Pengamat pertanian dari Asosiasi Ekonomi Politik Indonesia Khudori mengatakan, kelangkaan pupuk yang terjadi saat ini di beberapa daerah mengancam target pangan pemerintah.
Menurut dia, pemerintah seharusnya bisa menutup celah permainan dalam tata niaga pupuk. Mestinya, itu tidak boleh terjadi dan sudah bisa diantisipasi jauh-jauh hari. Apalagi kejadian ini selalu berulang-ulang dan jika dibiarkan akan mengganggu rencana tanam dan proses tanam yang sudah direncanakan petani.
Dampak bagi pemerintah, kata Khudori, akan menganggu target-target produksi aneka tanaman pangan utama yang sudah direncanakan. Selain masalah permainan tata niaga pupuk, kelangkaan pupuk bersubsidi yang terjadi juga karena faktor bencana di awal tahun yang menyebabkan konsumsi pupuk meningkat.
Khudori juga mengatakan, sistem rayonisasi distribusi pupuk bersubsidi juga menjadi salah satu penyebab kelangkaan pupuk.
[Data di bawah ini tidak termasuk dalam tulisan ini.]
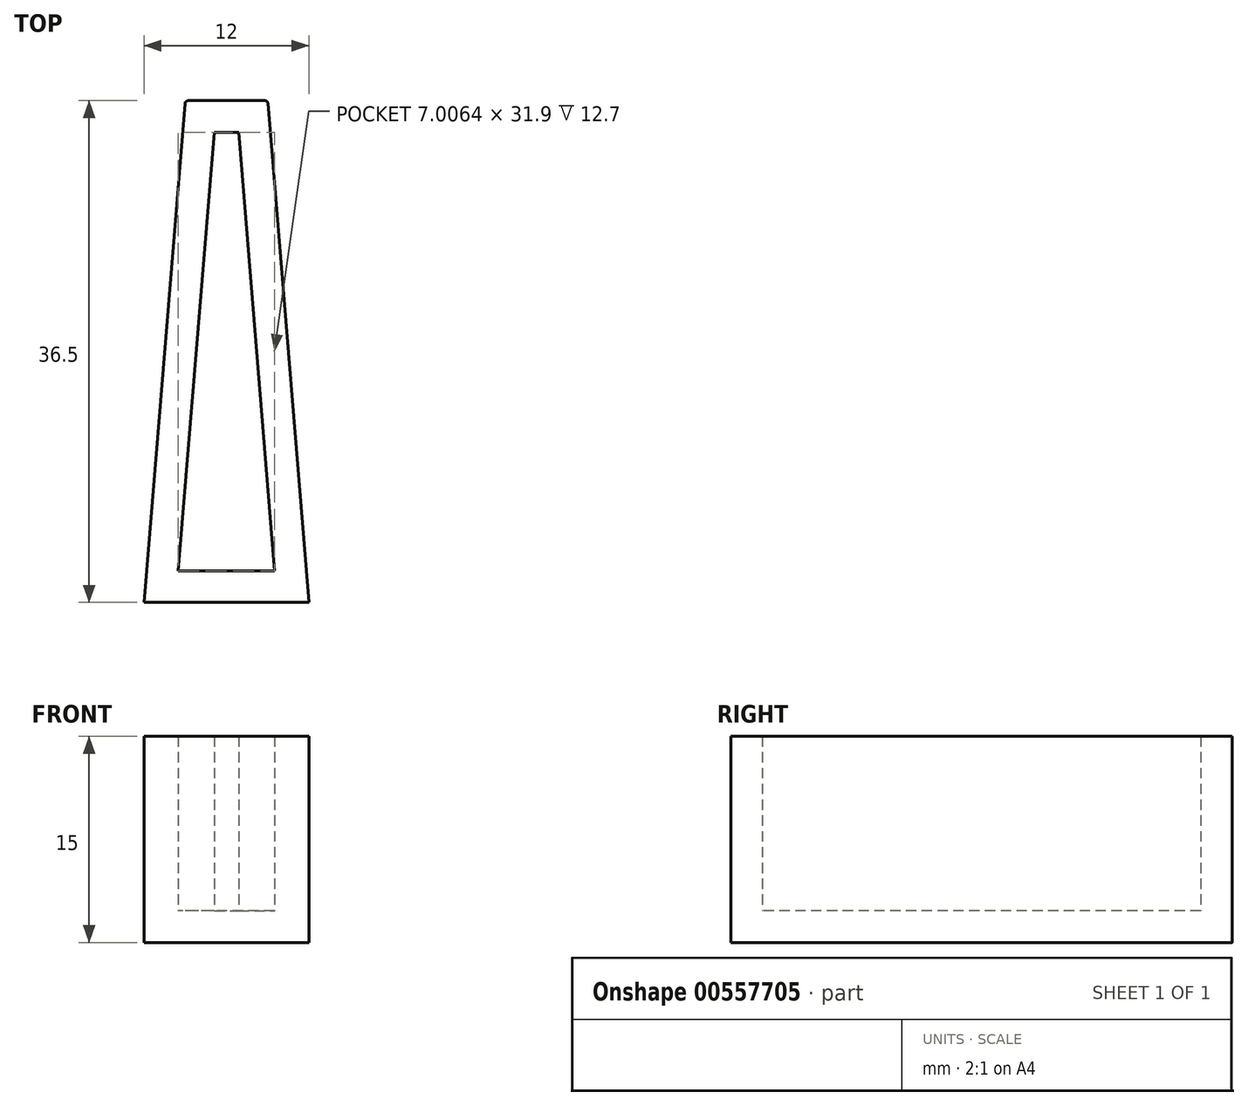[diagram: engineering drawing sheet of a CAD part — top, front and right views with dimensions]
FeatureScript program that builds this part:
annotation { "Feature Type Name" : "Feature", "Feature Type Description" : "" }
export const myFeature = defineFeature(function(context is Context, id is Id, definition is map)
    precondition{}
    {
        {
            var Q0;
            Q0=qCreatedBy(makeId("Top.planeOp"),FACE);
            var sketch = newSketch(context, id + "F0", { "sketchPlane" : qUnion([Q0])});
            skPoint(sketch, "E0", {"position": v(0, 36.5) * mm});
            skLineSegment(sketch, "E1", {"start": v(0, 36.5) * mm, "end": v(2.82, 36.5) * mm});
            skLineSegment(sketch, "E2.MirrorCS", {"start": v(0, 36.5) * mm, "end": v(-2.79, 36.5) * mm});
            skLineSegment(sketch, "E3", {"start": v(0, 0) * mm, "end": v(6, 0) * mm});
            skLineSegment(sketch, "E4.MirrorCS", {"start": v(0, 0) * mm, "end": v(-6, 0) * mm});
            skLineSegment(sketch, "E5", {"start": v(3.02, 36.32) * mm, "end": v(6, 0) * mm});
            skLineSegment(sketch, "E6", {"start": v(-3.02, 36.29) * mm, "end": v(-6, 0) * mm});
            skPoint(sketch, "E7.visualSharp", {"position": v(-3, 36.5) * mm});
            skArc(sketch, "E7.filletArc", {"start": v(-2.79, 36.5) * mm, "mid": v(-2.94, 36.44) * mm, "end": v(-3.02, 36.29) * mm});
            skPoint(sketch, "E8.visualSharp", {"position": v(3, 36.5) * mm});
            skArc(sketch, "E8.filletArc", {"start": v(3.02, 36.32) * mm, "mid": v(2.95, 36.45) * mm, "end": v(2.82, 36.5) * mm});
            skSolve(sketch);
        }
        {
            var Q0;
            Q0=qSketchRegion(id+"F0",true);
            extrude(context, id + "F1", {"entities" : qUnion([Q0]), "depth" : 15 * mm, "offsetDistance" : 25 * mm});
        }
        {
            var Q0;
            Q0=makeQuery(id+"F1.opExtrude","CAP_FACE",FACE,{"disambiguationData":[OSD([sQuery(id+"F0.wireOp",EDGE,"E1"),sQuery(id+"F0.wireOp",EDGE,"E2.MirrorCS"),sQuery(id+"F0.wireOp",EDGE,"E3"),sQuery(id+"F0.wireOp",EDGE,"E4.MirrorCS"),sQuery(id+"F0.wireOp",EDGE,"E5"),sQuery(id+"F0.wireOp",EDGE,"E6"),sQuery(id+"F0.wireOp",EDGE,"E7.filletArc"),sQuery(id+"F0.wireOp",EDGE,"E8.filletArc")])],"isStart":false});
            shell(context, id + "F2", {"entities" : qUnion([Q0]), "thickness" : 2.3 * mm});
        }
    });
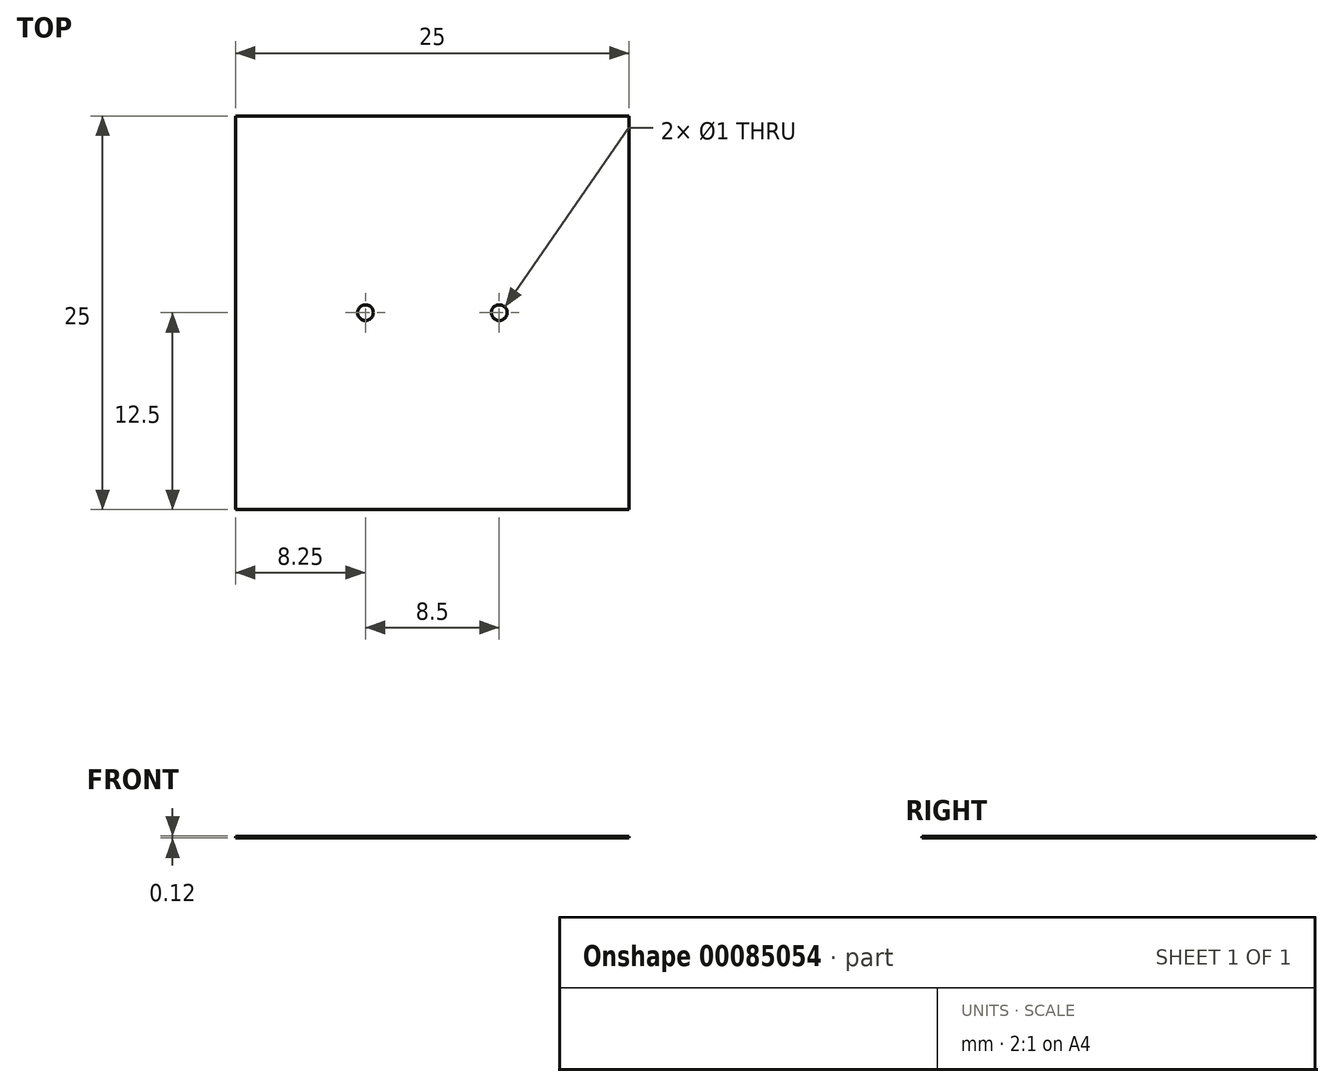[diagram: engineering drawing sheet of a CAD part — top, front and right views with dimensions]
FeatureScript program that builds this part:
annotation { "Feature Type Name" : "Feature", "Feature Type Description" : "" }
export const myFeature = defineFeature(function(context is Context, id is Id, definition is map)
    precondition{}
    {
        {
            var Q0;
            Q0=qCreatedBy(makeId("Top.planeOp"),FACE);
            var sketch = newSketch(context, id + "F0", { "sketchPlane" : qUnion([Q0])});
            skLineSegment(sketch, "E0.bottom", {"start": v(12.5, -12.5) * mm, "end": v(-12.5, -12.5) * mm});
            skLineSegment(sketch, "E0.top", {"start": v(12.5, 12.5) * mm, "end": v(-12.5, 12.5) * mm});
            skLineSegment(sketch, "E0.left", {"start": v(12.5, -12.5) * mm, "end": v(12.5, 12.5) * mm});
            skLineSegment(sketch, "E0.right", {"start": v(-12.5, -12.5) * mm, "end": v(-12.5, 12.5) * mm});
            skPoint(sketch, "E0.middle", {"position": v(0, 0) * mm});
            skCircle(sketch, "E1", {"center": v(-4.25, 0) * mm, "radius": 0.5 * mm});
            skLineSegment(sketch, "E2", {"start": v(0, 0) * mm, "end": v(0, 19.9) * mm, "construction": true});
            skCircle(sketch, "E3.MirrorC", {"center": v(4.25, 0) * mm, "radius": 0.5 * mm});
            skSolve(sketch);
        }
        {
            var Q0;
            Q0 = qSketchRegion(id + "F0", true);
            extrude(context, id + "F1", {"entities" : qUnion([Q0]), "depth" : .117 * mm});
        }
    });
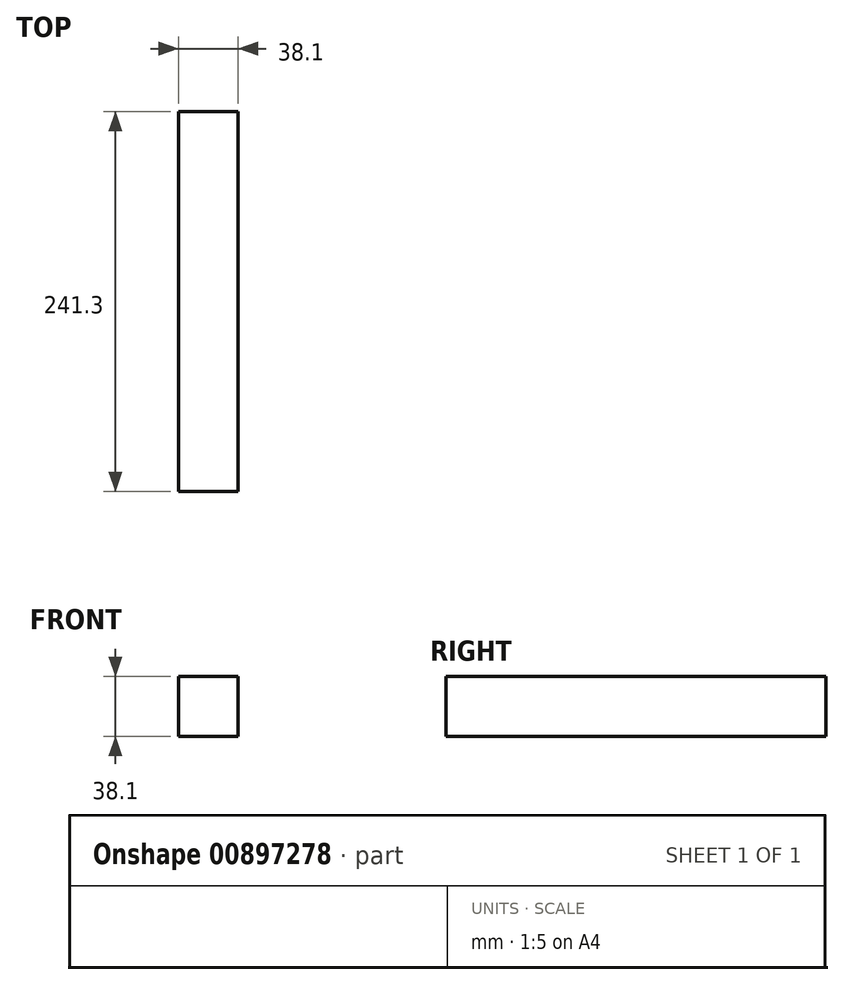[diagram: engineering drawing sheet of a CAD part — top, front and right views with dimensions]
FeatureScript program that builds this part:
annotation { "Feature Type Name" : "Feature", "Feature Type Description" : "" }
export const myFeature = defineFeature(function(context is Context, id is Id, definition is map)
    precondition{}
    {
        {
            var Q0;
            Q0=qCreatedBy(makeId("Front.planeOp"),FACE);
            var sketch = newSketch(context, id + "F0", { "sketchPlane" : qUnion([Q0])});
            skLineSegment(sketch, "E0.bottom", {"start": v(-19.05, 19.05) * mm, "end": v(19.05, 19.05) * mm});
            skLineSegment(sketch, "E0.top", {"start": v(-19.05, -19.05) * mm, "end": v(19.05, -19.05) * mm});
            skLineSegment(sketch, "E0.left", {"start": v(-19.05, 19.05) * mm, "end": v(-19.05, -19.05) * mm});
            skLineSegment(sketch, "E0.right", {"start": v(19.05, 19.05) * mm, "end": v(19.05, -19.05) * mm});
            skPoint(sketch, "E0.middle", {"position": v(0, 0) * mm});
            skSolve(sketch);
        }
        {
            var Q0;
            Q0=makeQuery(id+"F0.imprint","IMPRINT",FACE,{"disambiguationData":[TD([[makeQuery(id+"F0.imprint","IMPRINT",EDGE,{"derivedFrom":sQuery(id+"F0.wireOp",EDGE,"E0.bottom")}),-1.0]])]});
            extrude(context, id + "F1", {"entities" : qUnion([Q0]), "depth" : 241.3 * mm, "offsetDistance" : 25.4 * mm});
        }
    });
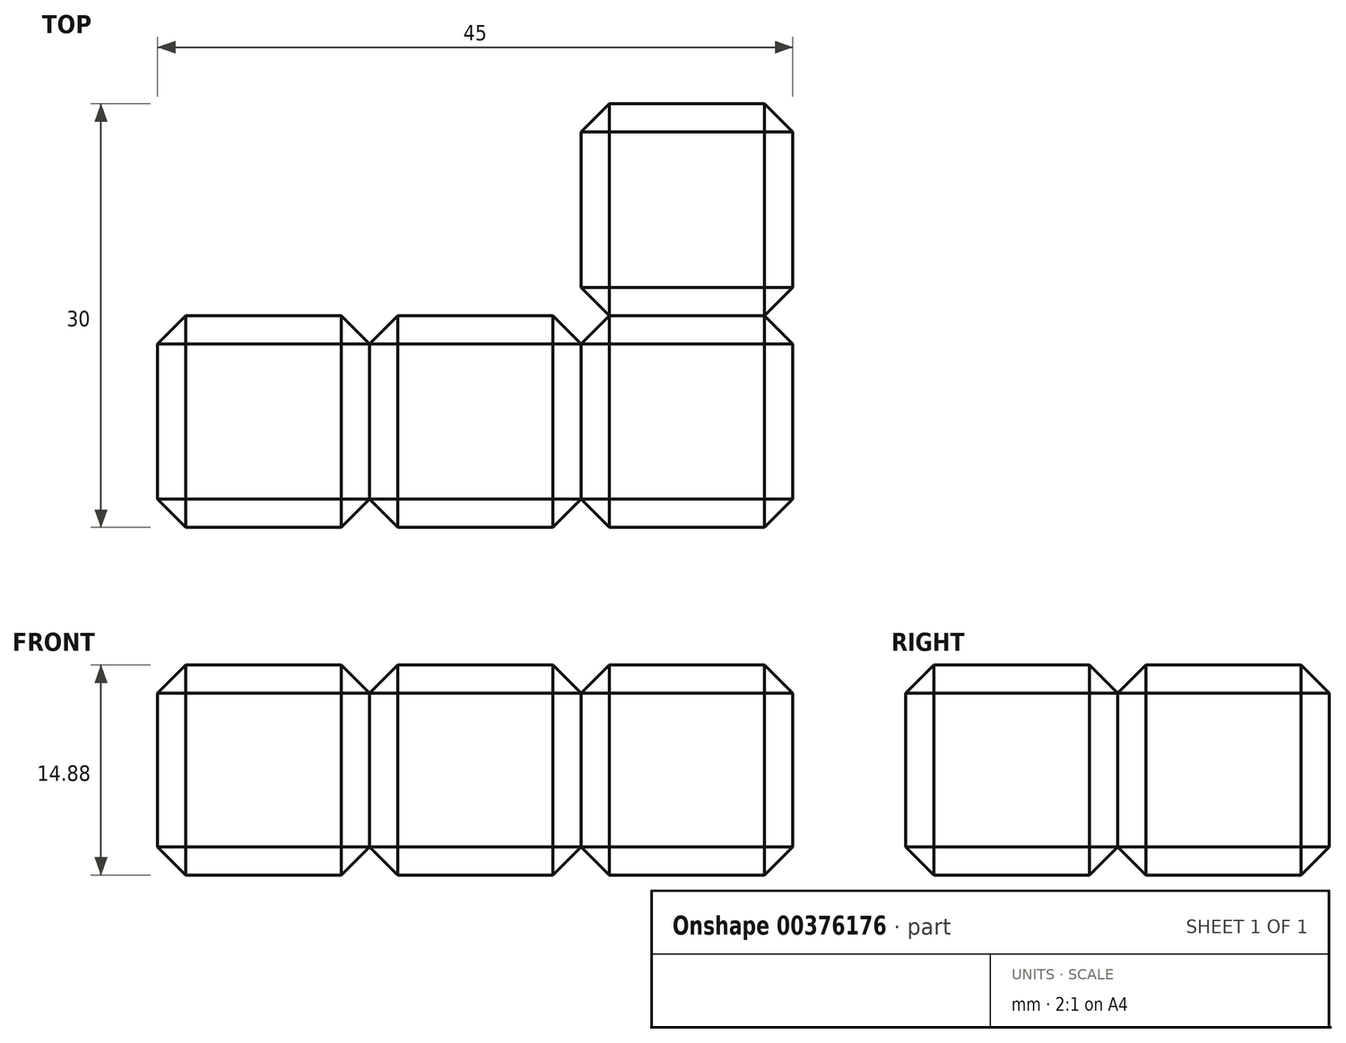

Dia meminta pemerintah segera memperbaiki sistem distribusi rayonisasi tersebut.
Menurutnya, sistem itu membuat ketimpangan antara daerah satu dengan daerah lain yang berbeda wilayah. Ketimpangan itu membuat distribusi pupuk bersubsidi tidak merata.
Dia mencontohkan, terjadinya bencana awal tahun di beberapa daerah di Jawa menyebabkan petani gagal panen. Akibatnya, para petani harus tanam ulang dan membutuhkan pupuk subsidi yang mestinya untuk bulan musim tanam Mei dan Juni tetapi itu maju ke bulan Maret sehingga perlu realokasi.
Namun, realokasi ini tidak mudah karena rayonisasi per wilayah itu. Misalnya di Jawa Barat tidak terjadi bencana, bencananya terjadi di Jawa Timur dan Jawa Tengah, ketika kebutuhan petani pupuk bersubsidi karena bencana tadi, tidak mudah mengalokasikan pupuk bersubdisi di Jawa Barat ke Jawa Tengah dan Jawa Timur.
Ketua Umum Kelompok petani dari Kontak Tani Nelayan Andalan (KTNA) Winarno Tohir menduga kelangkaan pupuk bersubsidi di berbagai daerah disebabkan penurunan alokasi pupuk bersubsidi oleh pemerintah tahun ini.
Selain langka, Winarno mengatakan, pupuk juga harganya mahal. Mahalnya pupuk ini disebabkan tingginya biaya produksi di dalam negeri.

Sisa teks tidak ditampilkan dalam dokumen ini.